Easing QCO norms to boost exports
On March 8, 2024, the Directorate General of Foreign Trade (DGFT) issued exemptions on the import of select goods, including viscose staple fibre and various steel items, from quality control orders (QCOs). This exemption falls under the advance authorisation scheme, which permits duty-free import of input goods incorporated into export products. Industry associations like the South India Mills’ Association (SIMA) welcomed the recent exemptions, anticipating a boost in textile exports.
This decision follows a meeting held by the Ministry of Commerce and Industry with industry representatives on January 10, 2024, where concerns regarding QCOs’ impact on exports were addressed. While a blanket exemption was deemed inappropriate, the Ministry emphasized a sector-wise analysis of exports before granting exemptions.
Under the advance authorisation scheme, exporters must export input goods incorporated in manufactured products within 18 months. Failure to utilise these goods within the stipulated timeframe may result in penalties, including the destruction of unutilised goods and payment of duties, taxes, and fees.
Multiple QCOs were published by DPIIT with an aim to regulate imports, particularly from China and ASEAN countries, ensuring compliance with quality standards. The Textiles Ministry also implanted QCO on viscose staple fibre (VSF) in March 2023, which led to a significant decline in imports (but VSF users faced lot of problem). The recent exemption by DGFT comes as a relief for exporters grappling with challenges in the domestic market, such as availability and pricing issues related to VSF.
Industry stakeholders are now advocating for similar exemptions for other products, such as polyester fibre, to facilitate growth in the synthetic fibre sector. Overall, DGFT’s exemptions aim to streamline export processes, enhance competitiveness, and bolster India’s position in the global textiles market.
India is the world’s third largest exporter of textiles and apparel with a 4.6 per cent share of global trade, and ranks among the top five exporters in several textile categories. Meanwhile, according to the latest data from the Commerce Ministry, India’s textile exports totalled $30.96 billion during the April 2023-February 2024 period, down from $32.33 billion a year ago.

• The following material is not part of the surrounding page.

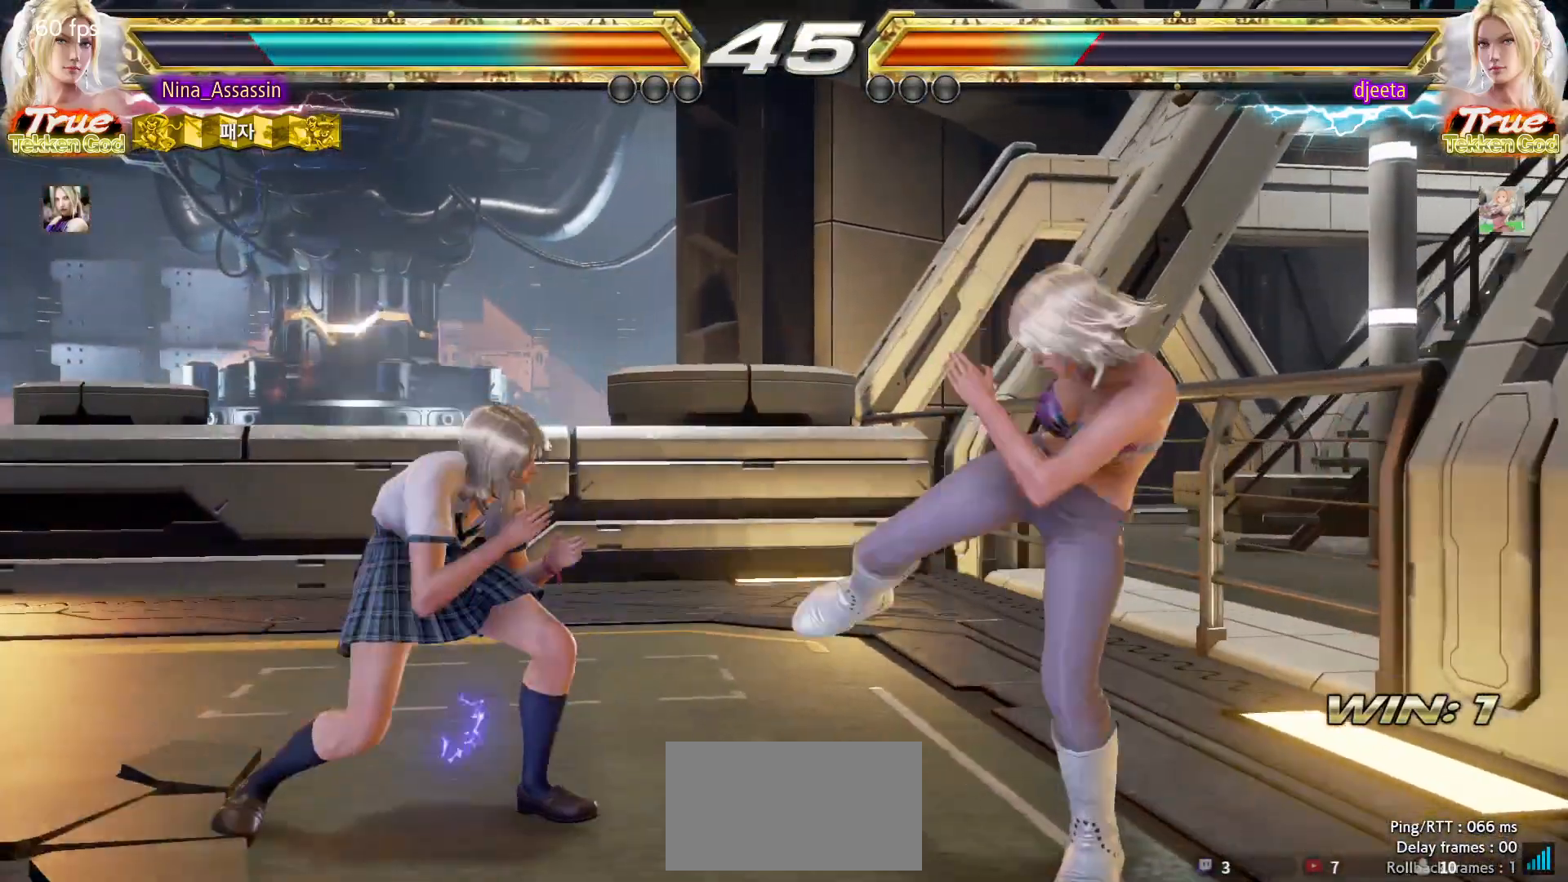
{"dt_ms": 500, "buttons": [], "left_stick": "left", "events": [[67, "SQUARE", "down"], [67, "left_stick", "center"], [117, "SQUARE", "up"], [400, "left_stick", "left"]]}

The industry is target exports of $65 billion by FY26. For this, India is seeking to strengthen its position in global manufacturing and supply chains by enhancing quality control measures while simultaneously negotiating free trade agreements (FTAs) with various countries. These agreements help in reducing import duties on manufactured goods, and guarding against the influx of substandard items into the country.
Recently, India signed a Trade and Economic Partnership Agreement (TEPA) with the European Free Trade Association (EFTA) comprising four non-EU countries — Iceland, Liechtenstein, Norway, and Switzerland. Though EFTA countries contribute less to the overall textile export kitty, this trade bloc (in particular Switzerland) is important for the Indian textile industry. Confederation of Indian Textile Industry (CITI) had been requesting the Indian government to sign FTA with Switzerland as both India and Switzerland complement the needs of each other in the T&A space. While India imports Swiss technology and machines, Switzerland offers itself as a buyer for raw materials and intermediate products, to be converted into high-quality and sustainable end products.
Negotiations with UK and EU for FTA have entered final stages. If they also come through, then India can expect monumental increase in T&A exports.